Maladera lugubris

Scientific classification
- Kingdom: Animalia
- Phylum: Arthropoda
- Class: Insecta
- Order: Coleoptera
- Suborder: Polyphaga
- Infraorder: Scarabaeiformia
- Family: Scarabaeidae
- Genus: Maladera
- Species: M. lugubris
- Binomial name: Maladera lugubris (Brenske, 1896)
- Synonyms: Autoserica lugubris Brenske, 1896;

= Maladera lugubris =

- Genus: Maladera
- Species: lugubris
- Authority: (Brenske, 1896)
- Synonyms: Autoserica lugubris Brenske, 1896

Species of beetle

Maladera lugubris is a species of beetle of the family Scarabaeidae.

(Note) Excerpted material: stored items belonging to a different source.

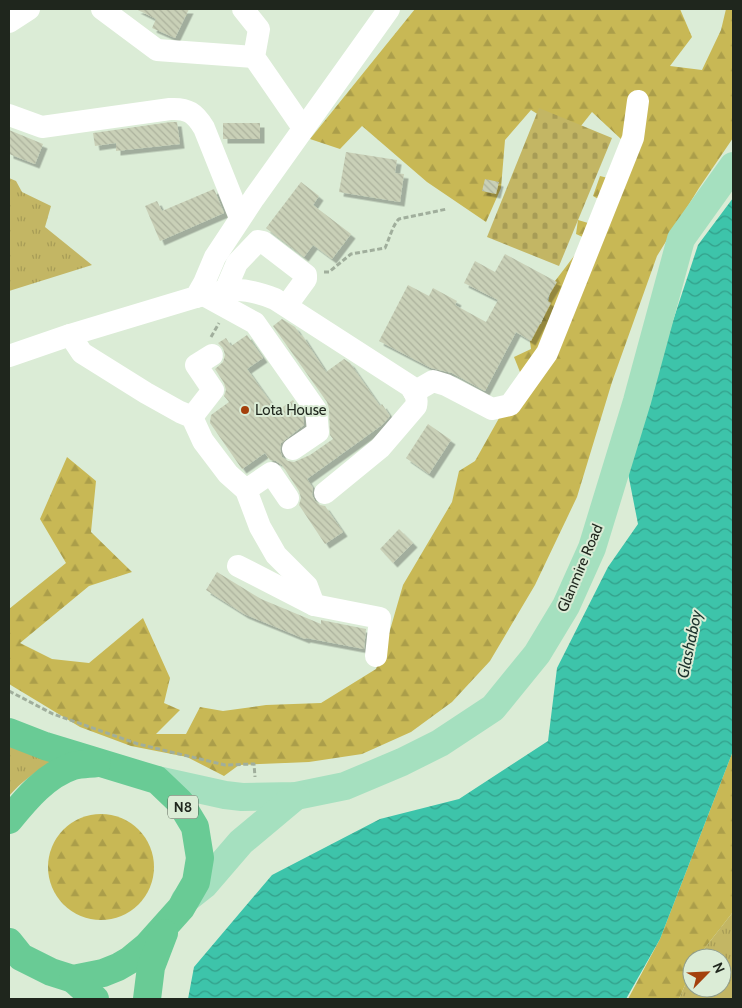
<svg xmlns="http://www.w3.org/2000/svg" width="742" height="1008" viewBox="0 0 742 1008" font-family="Cabin,sans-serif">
	<defs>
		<pattern id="grass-tufts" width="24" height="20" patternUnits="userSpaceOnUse" patternTransform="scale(1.25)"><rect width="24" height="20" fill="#c3b664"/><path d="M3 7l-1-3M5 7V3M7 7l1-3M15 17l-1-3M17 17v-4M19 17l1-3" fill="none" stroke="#a79c56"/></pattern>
		<pattern id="forest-firs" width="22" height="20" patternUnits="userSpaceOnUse" patternTransform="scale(1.25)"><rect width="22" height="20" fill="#c8b855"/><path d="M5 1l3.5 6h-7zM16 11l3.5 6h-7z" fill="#ab9e4a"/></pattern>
		<pattern id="cemetery-stones" width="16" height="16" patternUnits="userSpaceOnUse" patternTransform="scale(1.25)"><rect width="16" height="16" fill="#c3b664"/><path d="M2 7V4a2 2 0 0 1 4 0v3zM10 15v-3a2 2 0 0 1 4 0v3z" fill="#a79c56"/></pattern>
		<pattern id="water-waves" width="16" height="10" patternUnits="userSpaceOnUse" patternTransform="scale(1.25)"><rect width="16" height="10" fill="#3dc4aa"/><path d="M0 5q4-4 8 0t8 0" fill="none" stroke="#339f8a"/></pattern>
		<pattern id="building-back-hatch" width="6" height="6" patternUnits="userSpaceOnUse" patternTransform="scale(1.25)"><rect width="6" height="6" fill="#c9d0b7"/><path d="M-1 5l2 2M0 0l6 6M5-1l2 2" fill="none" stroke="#acb29d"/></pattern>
		<filter id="shadow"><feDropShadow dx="4.5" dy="4.5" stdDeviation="0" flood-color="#0004"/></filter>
	</defs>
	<rect width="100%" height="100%" fill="#dbecd6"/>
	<g fill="url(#grass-tufts)">
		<path d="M9,178L16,181L22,192L51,206L45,227L92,265L9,291Z"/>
		<path d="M9,744L53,762C36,771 21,782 9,796Z"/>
		<path d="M733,912V999H679L692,969V988H722V958H697Z"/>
	</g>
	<g fill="url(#forest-firs)">
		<path d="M415,9H680L692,37L670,66L702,70L721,30L726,9H733V138L699,188L657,256L612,382L577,497L535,585L490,661L452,702L411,732L362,754L309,762L239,765L224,776L187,757L131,746L80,727L9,684V609L66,563L40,519L67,457L96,481L91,532L132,572L89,586L20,643L52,659L89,663L143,618L170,678L164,703L180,710L156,734H186L200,707L223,711L266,705L321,703L376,669L388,637L403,585L452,502L459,471L475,461L522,377L514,357L531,349L528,327L541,324L546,311L552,285L587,239L576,234L578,220L595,225L609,205L593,196L600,176L616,180L622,140L592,112L573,136L531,110L505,140L501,188L486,222L427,182L362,126L340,149L310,139Z"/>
		<path d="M733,751V912L697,958H692V969L679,999H628L660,939Z"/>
		<circle cx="101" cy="867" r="53"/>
	</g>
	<path fill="url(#cemetery-stones)" d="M539,108L612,138L559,266L487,237Z"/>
	<path fill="url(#water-waves)" d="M733,198V751L660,939L626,999H188L194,967L272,875L380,819L459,799L548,741L557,668L608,567L638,524L626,463L698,245Z"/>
	<g fill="url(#building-back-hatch)" filter="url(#shadow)">
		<path d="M136,9H189L175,38L152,28L156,19Z"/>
		<path d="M171,122H177L180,144L116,151V143L95,146L93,133Z"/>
		<rect x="223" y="123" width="37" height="16"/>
		<path d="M9,130L43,144L35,164L9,154Z"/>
		<path d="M346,152L397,160L395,173L404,174L400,202L339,192Z"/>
		<path d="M485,179L499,182L496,194L482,191Z"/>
		<path d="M301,182L319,196L313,205L351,234L332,259L313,245L304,257L266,228Z"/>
		<path d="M214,189L224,213L160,241L145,206L157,201L162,211Z"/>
		<path d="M505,254L557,282L546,300L551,303L531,341L516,332L485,391L452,373L431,368L379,341L408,285L429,296L433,288L457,301L455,305L486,322L498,300L464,283L475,261L495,272Z"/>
		<path d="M282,319L295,327L301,336L302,335L326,372L344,359L350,363L380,406L382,404L390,416L382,425L307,479L313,488L312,495L315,501L320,505L325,506L343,532L325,544L299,505L301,498L299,491L282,465L276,461L270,460L265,453L242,469L210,423L211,415L229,402L224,396L226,390L224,383L215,369L223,362L225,355L223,348L218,343L226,338L231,346L247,335L263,358L247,369L277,411L293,400L303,415L304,425L281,443L280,449L282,457L288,461L294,462L310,455L333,439L330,435L329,409L327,402L273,326Z"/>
		<path d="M428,424L451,440L429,474L406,458Z"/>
		<path d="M399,529L413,543L393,563L380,549Z"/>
		<path d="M217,572L261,599L321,624V620L366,629L364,649L306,638L305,639L244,614L206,590Z"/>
	</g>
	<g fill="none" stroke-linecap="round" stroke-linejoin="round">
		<g stroke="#a0ae9c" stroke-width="3" stroke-dasharray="5 2.5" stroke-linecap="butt">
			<path d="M324,272H329L351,254L385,248C389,240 393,224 399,219L447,209"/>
			<path d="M211,337L219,323"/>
			<path d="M9,691L53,714L138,744L225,765L254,764L255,777"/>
		</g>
		<g stroke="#fff" stroke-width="22">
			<path d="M102,9L157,50L254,57"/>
			<path d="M243,9L259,29L254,57L303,128"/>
			<path d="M9,22L29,9"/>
			<path d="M9,115L42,127L170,109C188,108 195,113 204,128L240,218"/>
			<path d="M225,291L237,263L258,241L263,242L306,275V279L287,305"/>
			<path d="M204,295L255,323L316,410L318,432L293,449"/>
			<path d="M196,297C228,289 243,286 275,299L410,386C415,393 418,397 416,406L380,448L325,493"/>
			<path d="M70,335L82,353L146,393L180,412L192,417L203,441L228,474L246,490L260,527L276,555L307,586L314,605"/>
			<path d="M9,356L70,335L196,297L204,283L215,257L254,198L389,9"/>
			<path d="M414,392L433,381L446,385L492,409L510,405L547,353L633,138L638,101"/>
			<path d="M192,417L213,390L196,365L212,355"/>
			<path d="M246,490L271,473L288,498"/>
			<path d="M238,566L314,605L380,618L376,656"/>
		</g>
		<g stroke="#a5e0bf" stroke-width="28">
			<path d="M157,780L225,795L242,797L296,796L345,786L402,762L440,743L493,708L537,654L566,606L592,548L637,401L681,239L733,166"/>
			<path d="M185,900L204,885L241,842L296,796"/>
		</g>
		<g stroke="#69cb95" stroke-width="28">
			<path d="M9,732L45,746L157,780L180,802L195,827L200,858L196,882L181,908L147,946L130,960L118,967L103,973L73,979L51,972L21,957L9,942"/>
			<path d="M9,820C26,799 46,775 73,766C80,764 89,764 97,763"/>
			<path d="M73,979L95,999"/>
			<path d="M147,999L151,967L164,933"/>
		</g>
	</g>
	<circle fill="#a4400c" stroke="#dbecd6" stroke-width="2" cx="245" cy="410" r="5"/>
	<g text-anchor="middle" stroke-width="4" stroke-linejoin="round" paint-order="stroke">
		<rect fill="#dbecd6" stroke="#576154" stroke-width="1" x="168" y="795.5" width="30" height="23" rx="4"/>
		<g font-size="14" font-weight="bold" fill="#1f261d">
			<text x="183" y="812">N8</text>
		</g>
		<g font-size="15" fill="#1f261d" stroke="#dbecd6" text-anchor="start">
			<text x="255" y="415">Lota House</text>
		</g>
		<g font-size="15" fill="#1f261d" stroke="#dbecd6">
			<text transform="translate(580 568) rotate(-67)" y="5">Glanmire Road</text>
		</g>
		<g font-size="16" font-style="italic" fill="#1b322c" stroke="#dbecd6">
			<text transform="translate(689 644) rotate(-78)" y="6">Glashaboy</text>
		</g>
	</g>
	<rect width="742" height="1008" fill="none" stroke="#1f261d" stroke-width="20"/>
	<g transform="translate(707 973) rotate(66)"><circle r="24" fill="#dbecd6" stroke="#909d8c"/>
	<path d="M0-4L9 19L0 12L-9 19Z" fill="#a4400c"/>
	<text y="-8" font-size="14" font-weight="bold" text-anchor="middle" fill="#1f261d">N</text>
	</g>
</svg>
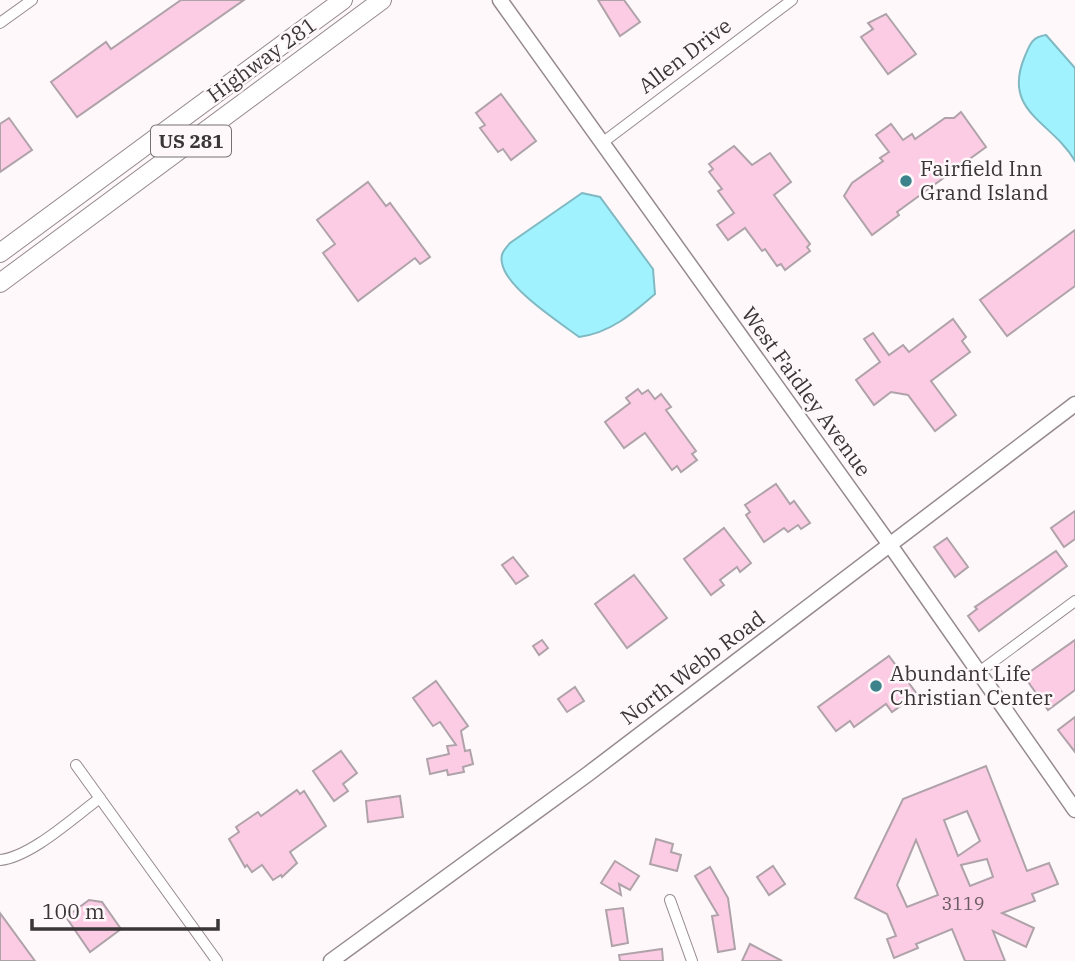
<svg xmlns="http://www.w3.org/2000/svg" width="1075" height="961" viewBox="0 0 1075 961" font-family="'IBM Plex Serif',serif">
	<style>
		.water { fill: #9ff2fe; stroke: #81b9c2; stroke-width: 2 }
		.building { fill: #fccce4; stroke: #afa3a9; stroke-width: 2; fill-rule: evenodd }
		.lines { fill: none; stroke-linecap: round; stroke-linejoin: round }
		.street-casing { stroke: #968a8f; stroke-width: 12 }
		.secondary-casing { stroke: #968a8f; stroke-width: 17 }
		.highway-casing { stroke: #968a8f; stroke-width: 20 }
		.street { stroke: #fff; stroke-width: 10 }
		.secondary { stroke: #fff; stroke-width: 14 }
		.highway { stroke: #fff; stroke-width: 18 }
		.poi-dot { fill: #3c838c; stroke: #fef8fb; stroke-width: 2.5 }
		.labels { text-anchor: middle; stroke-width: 5; stroke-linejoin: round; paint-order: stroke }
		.number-label { font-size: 18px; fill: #6a5b62 }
		.shield { fill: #fef8fb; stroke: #757072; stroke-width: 2 }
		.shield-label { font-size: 19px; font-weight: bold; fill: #3a3537 }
		.street-label { font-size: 21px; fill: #3a3537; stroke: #fef8fb }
		.poi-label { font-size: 21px; fill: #3a3537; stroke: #fef8fb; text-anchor: start }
	</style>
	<rect width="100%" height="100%" fill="#fef8fb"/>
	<!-- water -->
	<g class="water">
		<path d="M1046,35L1075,68V161C1052,121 1001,112 1025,56C1030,44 1032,37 1046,35Z"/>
		<path d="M582,193L600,197L653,269L655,294C632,314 610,333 579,337C559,322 506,288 502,263C500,254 504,250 510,243Z"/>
	</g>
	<!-- building -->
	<g class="building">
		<polygon points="181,0 244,0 77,117 51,82 106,42 111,49"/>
		<polygon points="598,0 624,0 640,22 620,36"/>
		<polygon points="886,14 916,54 888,74 861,37 873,29 868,23"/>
		<polygon points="501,94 536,141 511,160 503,149 498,152 480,128 485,125 476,113"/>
		<polygon points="961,112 986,147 897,212 899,215 872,235 844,196 852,183 883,161 880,158 889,152 876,135 891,124 903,140 912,134 915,139 945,118 954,118"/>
		<polygon points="9,118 32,150 0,172 0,124"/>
		<polygon points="734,146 752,165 770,153 791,182 774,195 810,244 807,247 810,251 785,270 781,264 777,266 765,249 762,251 745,228 728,240 717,225 734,213 718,191 722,189 709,172 713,169 709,164"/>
		<polygon points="368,182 386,206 390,203 430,257 420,264 415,258 358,301 323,253 335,244 317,220"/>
		<polygon points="1075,230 1075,286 1007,336 980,300"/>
		<polygon points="953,319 966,337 962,341 970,352 931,381 956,415 935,431 908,395 891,392 874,405 856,380 880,362 864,339 873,333 889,355 903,345 909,352"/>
		<polygon points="638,389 642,394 648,390 655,399 661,394 671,407 666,410 696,451 692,454 697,460 681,472 677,466 672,470 645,433 624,448 605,422 630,403 626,398"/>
		<polygon points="776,484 790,504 794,501 810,523 801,529 798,525 788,532 784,528 764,542 746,515 750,512 745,505"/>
		<polygon points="1075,511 1075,539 1064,547 1051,528"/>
		<polygon points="724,528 751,563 740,572 737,567 720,580 724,585 711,595 684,559"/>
		<polygon points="947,538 968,567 955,577 934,547"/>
		<polygon points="1056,551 1067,566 979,631 968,616 977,609 975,607"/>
		<polygon points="513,557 528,576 516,584 502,565"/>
		<polygon points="634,575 667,618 627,648 595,604"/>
		<polygon points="542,640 548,648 539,655 533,646"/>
		<polygon points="1075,640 1075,690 1048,710 1024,676"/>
		<polygon points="889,656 917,694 892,712 886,704 854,727 850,721 836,731 818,707"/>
		<polygon points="436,681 468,726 461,731 465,751 470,750 473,764 463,767 464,772 448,775 447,770 430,774 427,759 449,754 447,746 456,745 440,722 433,726 413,698"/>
		<polygon points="575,687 584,701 567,712 558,699"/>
		<polygon points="1075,717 1075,752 1058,730"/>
		<polygon points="341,751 357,773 343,784 348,791 334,801 313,771"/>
		<path d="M986,766L1027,871L1049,863L1058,884L1032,894L1035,901L1002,913L1034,928L1026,947L993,931L1005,961H965L952,929L916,944L918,948L894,958L887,939L896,936L887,914L855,898L903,799ZM967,811L980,841L958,856L944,820ZM916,840L938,895L907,907L897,885ZM987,859L993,877L970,886L961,865Z"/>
		<polygon points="297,790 300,794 304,791 326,826 290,852 297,863 282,877 281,875 273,880 262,865 252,872 247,865 245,867 229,839 239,832 236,827 258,812 261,816"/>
		<polygon points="400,796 403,817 368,822 366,801"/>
		<polygon points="656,839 673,844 671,852 681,855 677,871 650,864"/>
		<polygon points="615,861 639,876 630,890 619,884 621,895 601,883"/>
		<polygon points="773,866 785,884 769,895 757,877"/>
		<polygon points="710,867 728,898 735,949 718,952 712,916 718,915 695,876"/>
		<polygon points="89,900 102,902 121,929 90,952 66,917"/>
		<polygon points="623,908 628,943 612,946 606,910"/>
		<polygon points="0,913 35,961 0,961"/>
		<polygon points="750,944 782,961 742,961"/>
		<polygon points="662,949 663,961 620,961 619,955"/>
	</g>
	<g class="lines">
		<defs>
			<g id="street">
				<polyline points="0,23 32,0"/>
				<polyline points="602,143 792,0"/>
				<polyline points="979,672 1075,601"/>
				<polyline points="76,765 217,961"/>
				<path d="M0,860C31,857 74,817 100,798"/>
				<polyline points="670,900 692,961"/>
			</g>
			<g id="secondary">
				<polyline points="500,0 890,545 1075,810"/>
				<polyline points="331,961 588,774 1075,404"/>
			</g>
			<g id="highway">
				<polyline points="0,253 343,0"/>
				<polyline points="0,283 382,0"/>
			</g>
		</defs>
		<!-- street casing -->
		<use href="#street" class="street-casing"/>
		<!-- secondary casing -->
		<use href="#secondary" class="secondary-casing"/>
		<!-- highway casing -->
		<use href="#highway" class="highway-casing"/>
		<!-- street -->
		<use href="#street" class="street"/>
		<!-- secondary -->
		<use href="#secondary" class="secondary"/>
		<!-- highway -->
		<use href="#highway" class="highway"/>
	</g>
	<!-- markers -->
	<g class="poi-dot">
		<circle cx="906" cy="181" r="7"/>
		<circle cx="876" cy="686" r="7"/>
	</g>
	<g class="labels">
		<!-- number labels -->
		<g class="number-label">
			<text x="963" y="910">3119</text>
		</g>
		<!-- shield labels -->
		<rect class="shield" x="151" y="125.5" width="80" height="31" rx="5"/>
		<g class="shield-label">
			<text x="191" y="148">US 281</text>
		</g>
		<!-- street labels -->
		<g class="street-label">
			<text transform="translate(685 56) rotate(-37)" y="7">Allen Drive</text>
			<text transform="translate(262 60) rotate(-36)" y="7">Highway 281</text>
			<text transform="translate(806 392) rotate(54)" y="7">West Faidley Avenue</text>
			<text transform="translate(693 668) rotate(-37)" y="7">North Webb Road</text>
		</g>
		<!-- poi labels -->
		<g class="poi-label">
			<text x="920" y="176">Fairfield Inn<tspan x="920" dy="24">Grand Island</tspan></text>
			<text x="890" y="681">Abundant Life<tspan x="890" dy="24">Christian Center</tspan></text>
		</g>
	</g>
	<!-- scale -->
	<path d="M32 919v10h186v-10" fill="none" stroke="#3a3537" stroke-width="3.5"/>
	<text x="42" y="919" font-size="21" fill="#3a3537" stroke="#fef8fb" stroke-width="5" paint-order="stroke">100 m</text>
</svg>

It is found in Bangladesh, Nepal, Pakistan and India (Himachal Pradesh, Uttarakhand, Assam, Chhattisgarh, Karnataka, Madhya Pradesh, Maharashtra, Uttar Pradesh, West Bengal).

==Description==
Adults reach a length of about 7–8.4 mm. They have a black, oval body, sometimes with some dark brown areas or with a dull greenish sheen. The upper surface is mostly dull and glabrous, except for the lateral cilia of the pronotum and elytra.